Efficient Algorithems to find position of vector in 2D array

I have an interesting problem but cannot find the relevant literature, so need algorithem suggestions or just the correct way to phrase the problem so I can find the literature.

I'm given a vector of floats of varying length coming from a 2D array. I know the orientation (i.e. which axis I'm looking in). I need to find the start index of the vector. Essentially, I'm cross-correlating a short vector with a long vector.

I have implemented a brute force approach but naturally it grows as O(n^2) where n is the dimension of the 2D array.

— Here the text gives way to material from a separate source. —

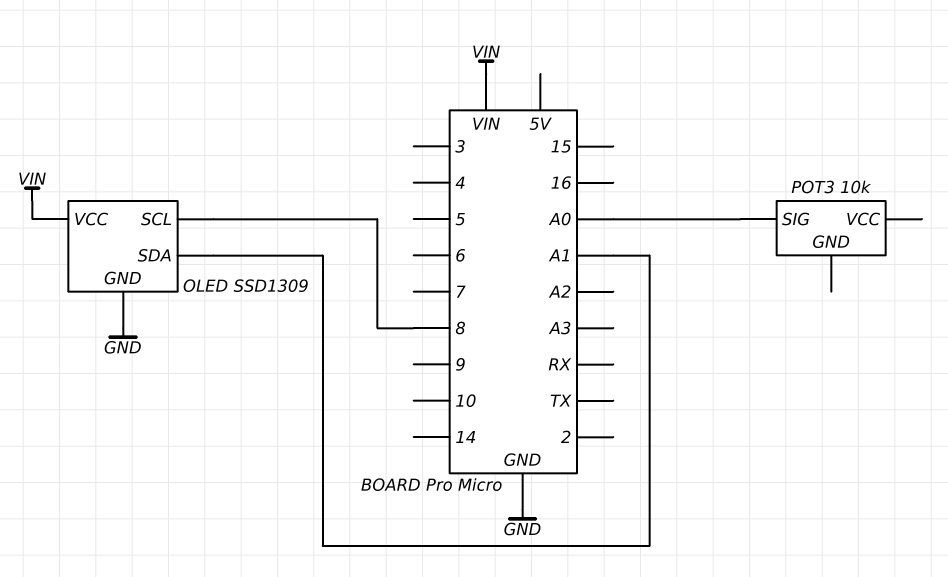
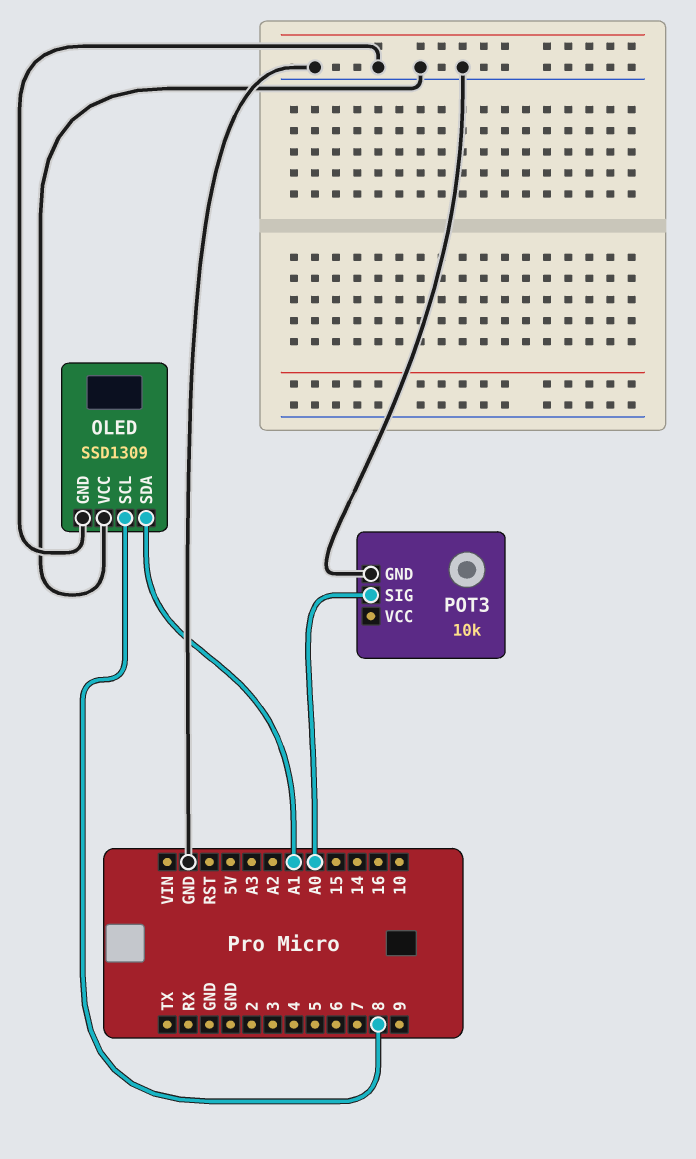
OLED pin VCC: VIN -> GND
POT3 pin GND: none -> GND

Q1) What is an efficient algorithem to tackel this problem?

Q2) How is this type of problem called (so I can find relevant papers)?

There is measurement error so it will never be an exact match.

Here the brute force approach, where I look for the minimum of the norm of two vectors:

import time
import numpy as np


def get_distance(a: np.ndarray, b: np.ndarray) -> float:
    """ Calculate the distance between two vectors. """
    return  np.linalg.norm(a - b)


def find_min_distance_subvector(array: np.ndarray, x: np.ndarray) -> tuple[int, float]:
    leng = len(x)
    min_index = 0
    min_distance = np.inf

    # Assuming we know the orientation of the vector
    for ii in range(0, len(array) - leng):
        # Extract a sub-vector of the same length as x, starting from index ii
        sub_vec = array[ii:ii + leng]
        dist = get_distance(sub_vec, x)
        if dist < min_distance:
            min_distance = dist
            min_index = ii
    return min_index, min_distance


def main():
    leng = 100
    size = 2000

    # Create the search map
    arr = np.random.random((size, size))

    # Pick a random sub-vector from the map
    index = np.random.randint(0, size - leng)
    x = arr[index:index + leng]

    start_time = time.time()
    min_index, min_metric = find_min_distance_subvector(arr, x)
    end_time = time.time()
    print(f"Minimum distance: {min_metric} at index {min_index}, correct index: {index}, "
          f"time taken: {end_time - start_time:.4f} seconds")


if __name__ == '__main__':
    main()

Thank you for your help

Solution

For your case, to improve from O(n^2), consider following algorithms:

Sliding Window Technique:

Instead of recalculating the distance for every sub-vector from scratch, you can maintain a running distance calculation as you slide through the array. This can significantly reduce the number of calculations needed.

Dynamic Programming:

If the problem allows, you can use dynamic programming to store previously computed distances and reuse them, which can help in reducing redundant calculations.

Fast Fourier Transform (FFT):

If your vector and the 2D array have periodic properties, you might consider using FFT to find correlations efficiently. This can reduce the complexity to O(n log n).

KMP Algorithm (Knuth-Morris-Pratt):

If your problem can be framed as a substring search (where the vector is treated as a pattern), the KMP algorithm can be used to find occurrences of the vector in the 2D array efficiently.

Locality-Sensitive Hashing (LSH):

For high-dimensional data, LSH can be used to approximate nearest neighbors efficiently, which might help in finding the start index of the vector.